Before it had a name, the route was known as the road to Reading or the way from Colnbrook — a practical description of a road heading west out of London. It has been a main thoroughfare since at least medieval times, predating London's growth beyond its walls. By 1663, the street had been renamed Portugal Street in honour of Catherine of Braganza, wife of Charles II; it grew in importance when the road from Charing Cross to Hyde Park Corner was closed in 1668 to allow the creation of Green Park. The aristocracy moved in quickly. Clarendon House and Burlington House were both built on the northern side in 1664. Burlington House has since become home to the Royal Academy of Arts, the Geological Society, the Linnean Society, and the Royal Astronomical Society, making its courtyard one of the densest concentrations of learned institutions in Britain.
By the 19th century, Piccadilly had become a measure of wealth. Nathan Mayer Rothschild moved his banking premises to No. 107 in 1825. Other members of the Rothschild family built mansions nearby with ballrooms and marble staircases; the western end of the street was colloquially known as Rothschild Row. Albert, Duke of York — later King George VI — was living at No. 145 Piccadilly at the time of his accession in 1936. Hugh Mason and William Fortnum had started the Fortnum and Mason partnership on Piccadilly in 1705, initially selling recycled candles from Buckingham Palace; by 1788, the store stocked lobsters, Scotch eggs, and exotic fruits. Hatchards bookshop opened at No. 173 in 1797, moved to its current location by 1801, and survives today as the oldest bookshop in Britain. St James's Hall, built between 1857 and 1858, hosted performances by Dvořák, Grieg, and Tchaikovsky before being demolished in 1905. Charles Dickens read from his novels there.
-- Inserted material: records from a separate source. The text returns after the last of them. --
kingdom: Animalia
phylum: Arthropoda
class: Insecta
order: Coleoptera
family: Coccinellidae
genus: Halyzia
Piccadilly's 20th century was not straightforwardly grand. Jazz trumpeter Dizzy Reece recalled people queuing outside a Piccadilly branch of Boots for heroin pills in the late 1940s. By the 1960s, the street and its surrounding area were notorious as the centre of London's illegal drug trade, where heroin and cocaine could be purchased from chemists operating outside the law. In 1968, squatters occupied No. 144, taking advantage of legislation that allowed disused buildings to be used as emergency shelter. The radical squatting movement this inspired collapsed when drug dealers and Hells Angels moved in; an eviction took place on 21 September 1969. The episode eventually resulted in the licensing of legitimate squatting organisations. Meanwhile, the gentlemen's clubs that had defined the street's social character through the late 19th and early 20th centuries largely disappeared. Of that long tradition, only the Cavalry and Guards Club and the Royal Air Force Club remain.
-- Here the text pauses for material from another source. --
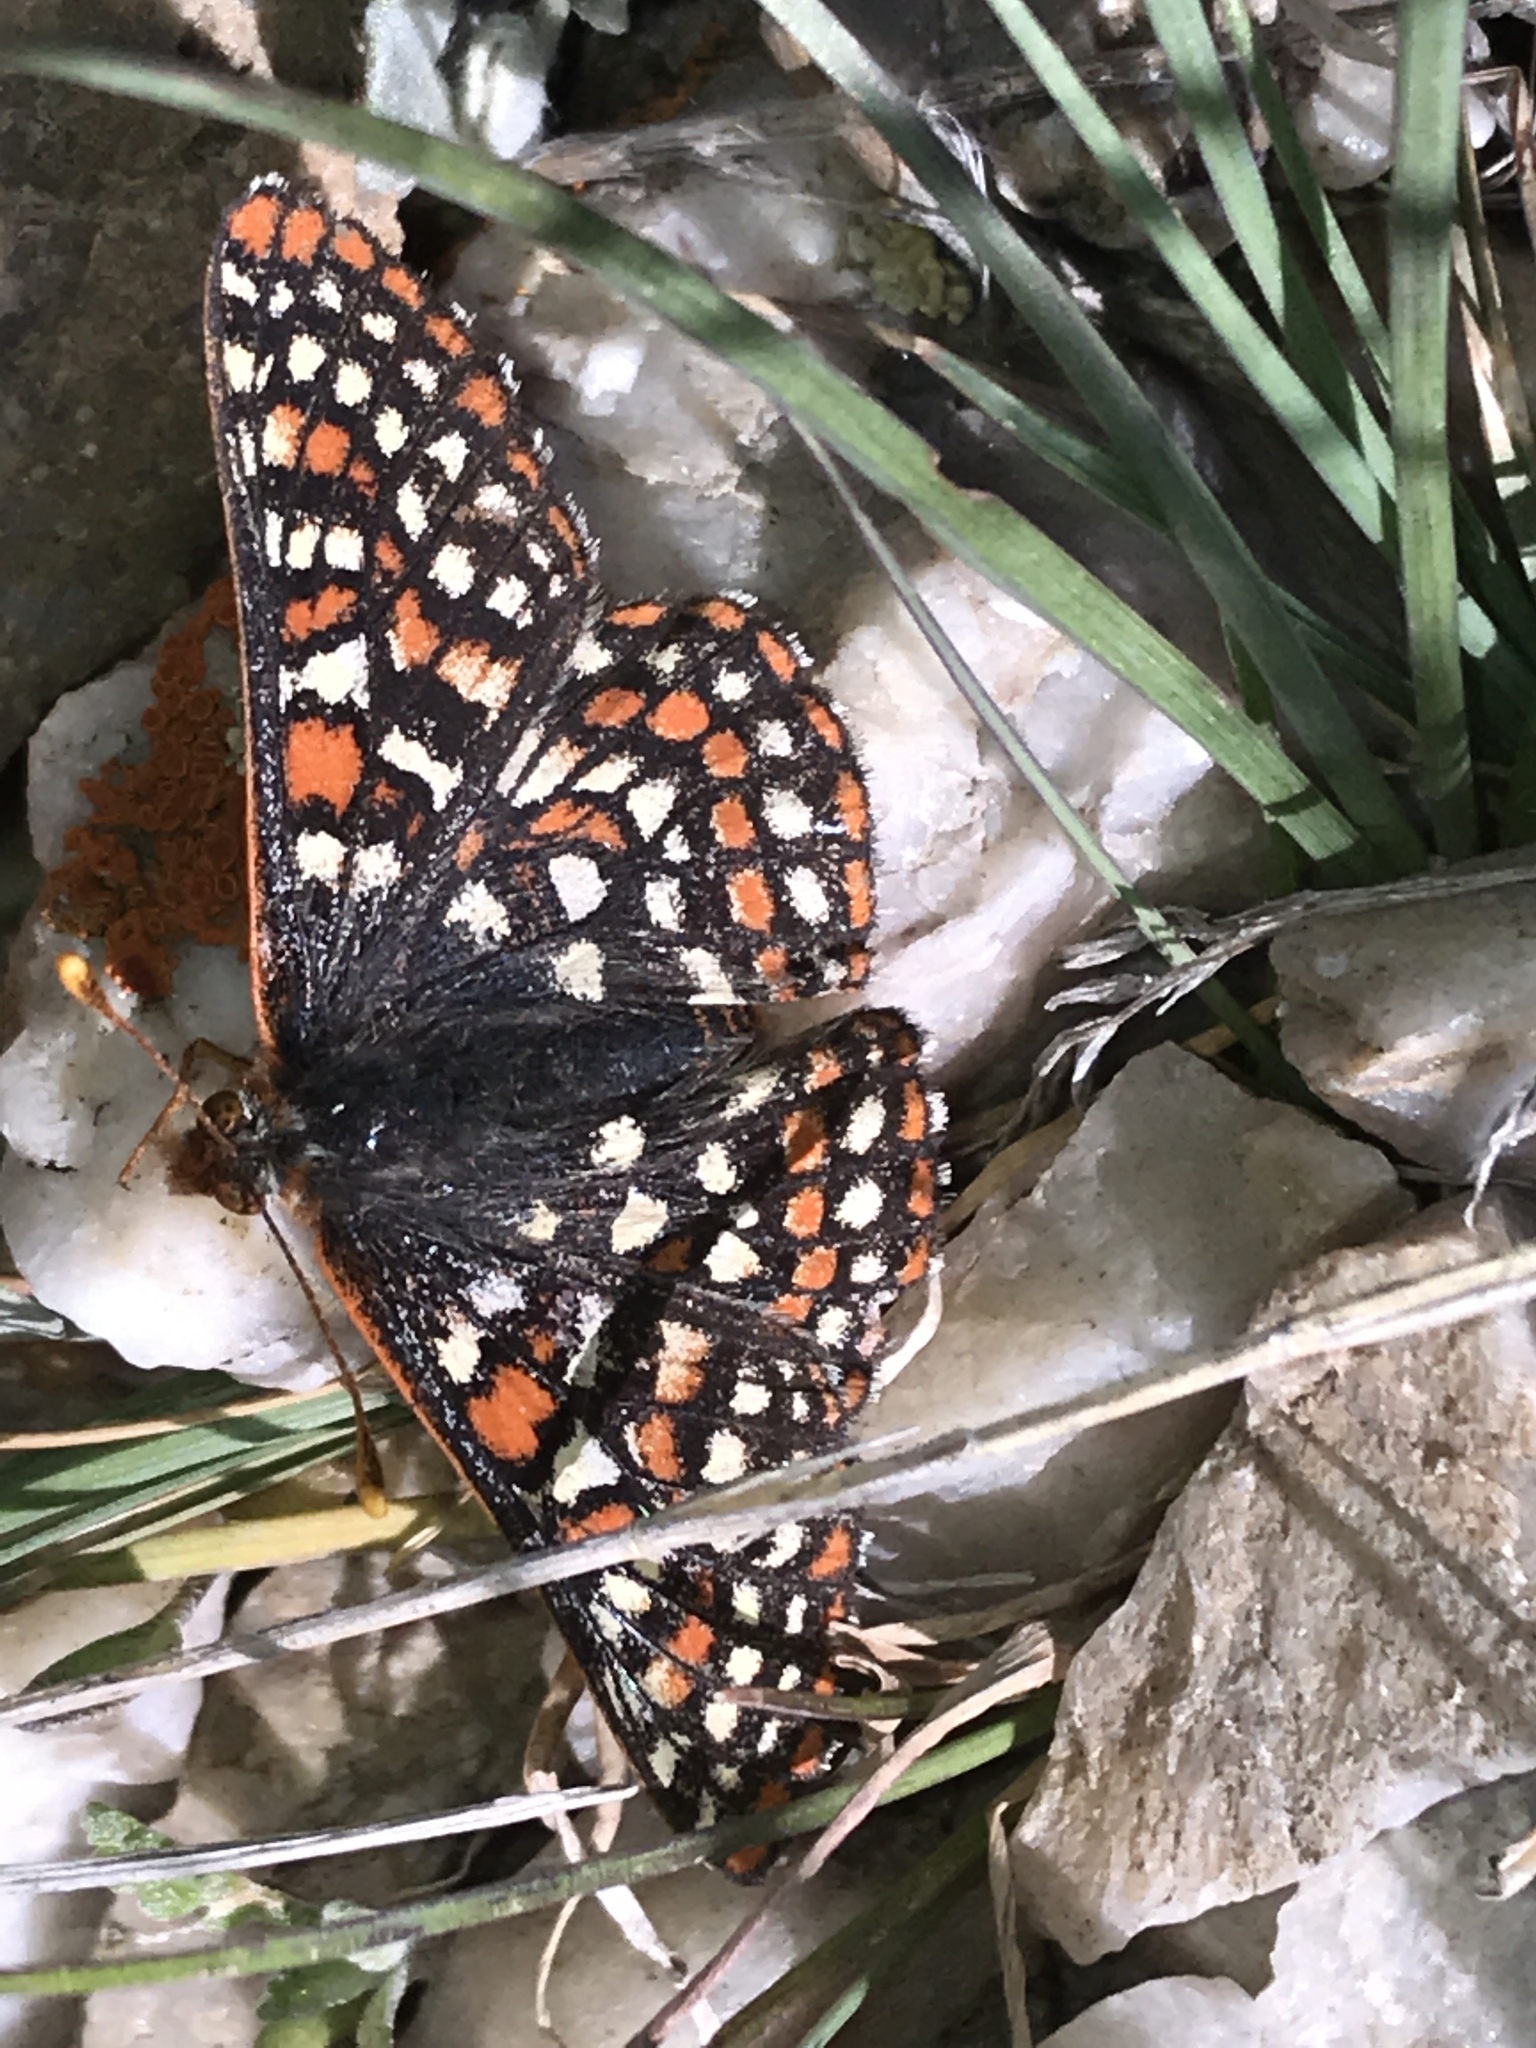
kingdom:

The street appears in more novels, plays, songs, and films than almost any other in London. E. W. Hornung's gentleman thief Raffles lives at the Albany — a residential conversion at the western end that also housed Prime Ministers William Ewart Gladstone and Edward Heath. Jack Worthing in Oscar Wilde's The Importance of Being Earnest gives his address there too. Bram Stoker sends Dracula to a house in Piccadilly before the climax of the novel. Dorothy Sayers' Lord Peter Wimsey lives at 110A Piccadilly. P. G. Wodehouse used the street as the natural habitat of wealthy, idle bachelors. It appears on the Monopoly board, in military songs, in Gilbert and Sullivan. The Piccadilly line runs underneath it. The street is, in some ways, less a road than an idea — a place where London performs its own mythology, and has been doing so for centuries.
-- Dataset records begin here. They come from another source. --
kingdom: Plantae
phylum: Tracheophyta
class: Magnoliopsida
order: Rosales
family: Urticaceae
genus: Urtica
Located at 51.507°N, 0.1424°W in the City of Westminster, running approximately east-west for just under one mile between Hyde Park Corner and Piccadilly Circus. From altitude, Green Park's open expanse to the south and the roofline of Burlington House to the north are the clearest markers. Hyde Park Corner gyratory and Piccadilly Circus are the landmark junctions at each end. Nearest airports: Heathrow (EGLL) approximately 12 miles west; London City (EGLC) approximately 10 miles east.